Tommy nodded, wiping his tears away with the backs of his hands. “I do,” he said. “He’s so special, like something I used to see a long time ago. Something I forgot how to see for a while.”
“Have you finished The Sons of Melusine series then?” I asked, trying to change the subject. I didn’t feel sure of how to talk to Tommy right then.
“I haven’t,” said Tommy. “There’s one more I want to do. I was waiting for the right setting. Now we have it.”
“What do you mean?”
“I want to paint Tristan by the pond.”
“Why the pond?”
“Because,” said Tommy, returning to gaze out the window, “it’s going to be a place where he can be himself totally now. He’s never had that before.”
“When will you paint him?”
“Soon,” said Tommy. “But I’m going to have to ask you and Mom and Dad a favor.”
“What?”
“Not to come down to the pond while we’re working.”
“Why?”
“He doesn’t want anyone to know about him. I haven’t told Mom and Dad. Just you. So you have to promise me two things. Don’t come down to the pond, and don’t tell Tristan I told you about him.”
Tristan opened the back door then. He had his shirt back on and his hair was almost dry. Pearls of water still clung to his legs. I couldn’t imagine those being a tail, his feet a flipper. Surely Tommy had gone insane. “Am I late for lunch?” Tristan asked, smiling at me.
Tommy turned and beamed him a smile back. “Right on time, love,” he said, and I knew our conversation had come to an end.

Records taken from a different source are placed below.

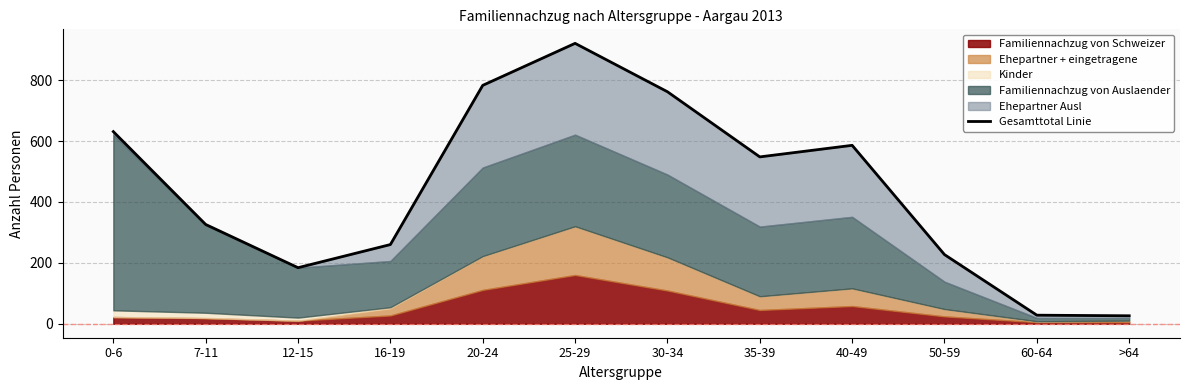

List the labels in order of value, smallest first.

>64, 60-64, 12-15, 50-59, 16-19, 7-11, 35-39, 40-49, 0-6, 30-34, 20-24, 25-29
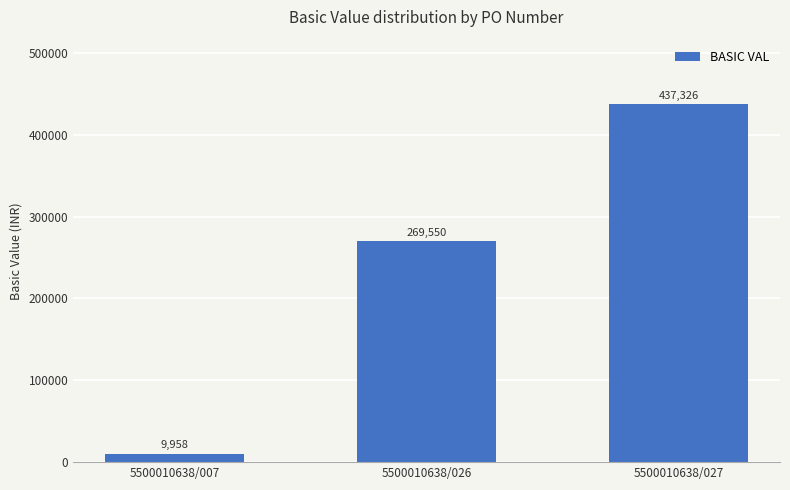

What is the difference between the maximum and minimum values?

427368.6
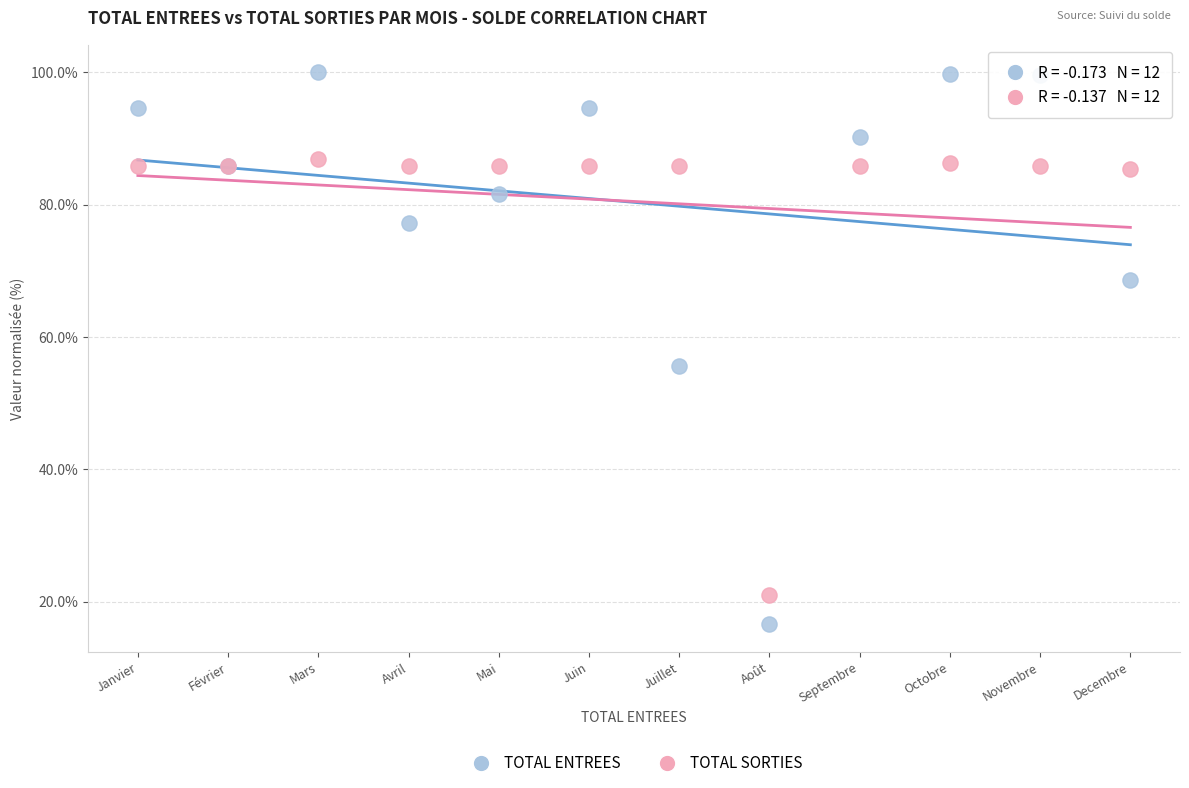

What are all the series names shown in the legend?

TOTAL ENTREES, TOTAL SORTIES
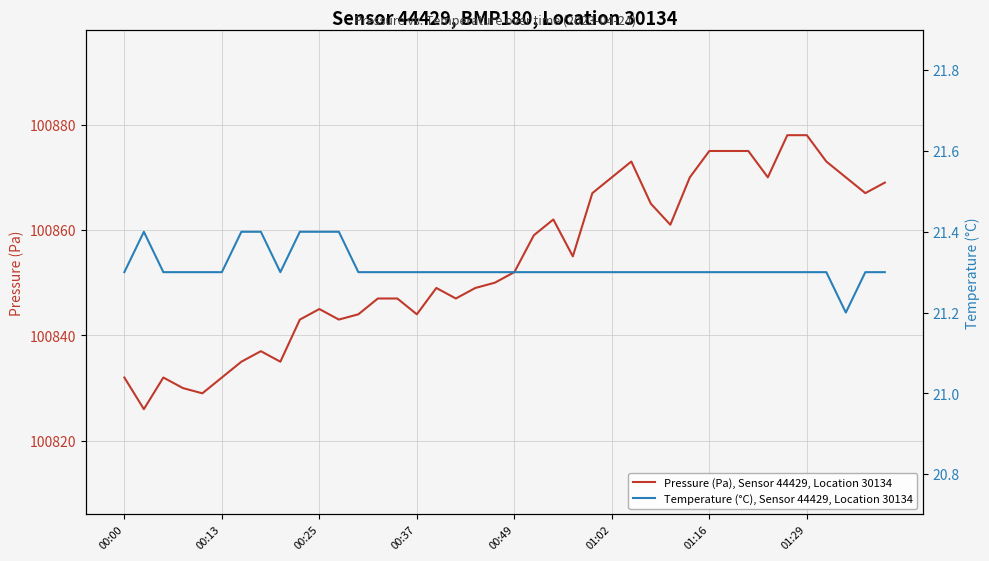

The value of Temperature (°C), Sensor 44429, Location 30134 at 9 is 10.2. True or false?

False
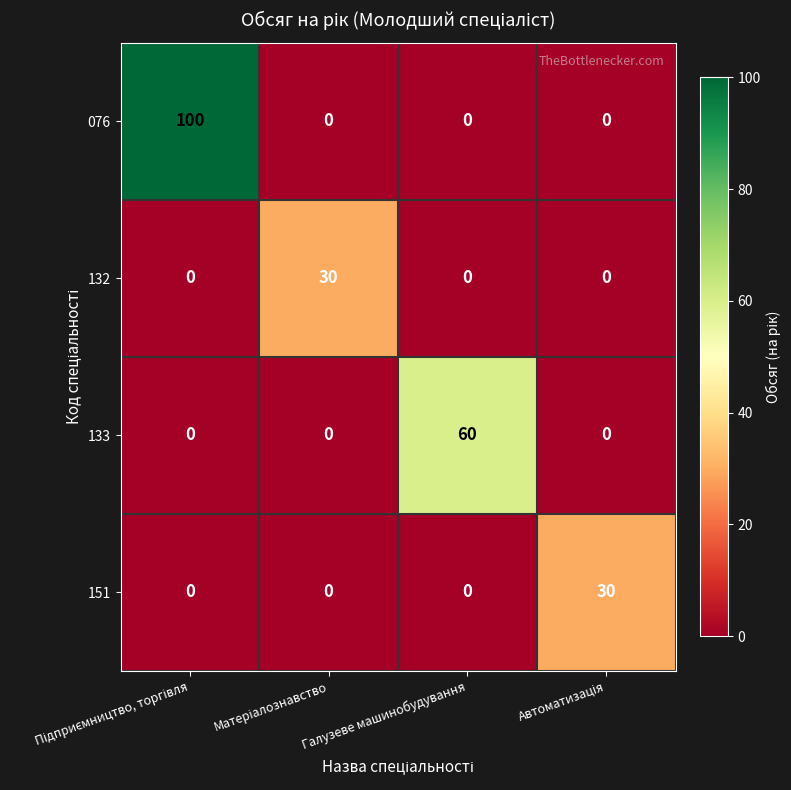

Which series has the largest total across all categories?

076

I went down the lane to the barn where Dad was working, taking his lunch with me, when he didn’t show up to eat with us. God, I wished I could tell him how weird Tommy was being, but I’d promised not to say anything, and even if my brother was going crazy, I wouldn’t go back on my word. I found Dad coming out of the barn with a pitchfork of cow manure, which he threw onto the spreader parked outside the barn. He’d take that to the back field and spread it later probably, and then I’d have to watch where I stepped for a week whenever I cut through the field to go to the pond. When I gave him his soup and sandwich, he thanked me and asked what the boys were doing. I told him they were sitting in the living room under the American Gothic portrait fiercely making out. He almost spit out his sandwich, he laughed so hard. I like making my dad laugh, because he doesn’t do it nearly enough. Mom’s too nice, which sometimes is what kills a sense of humor in people, and Tommy was always testing Dad too much to ever get to a joking relationship with him. Me, though, I can always figure out something to shock him into a laugh.
“You’re bad, Meg,” he said, after settling down. Then, “Were they really?”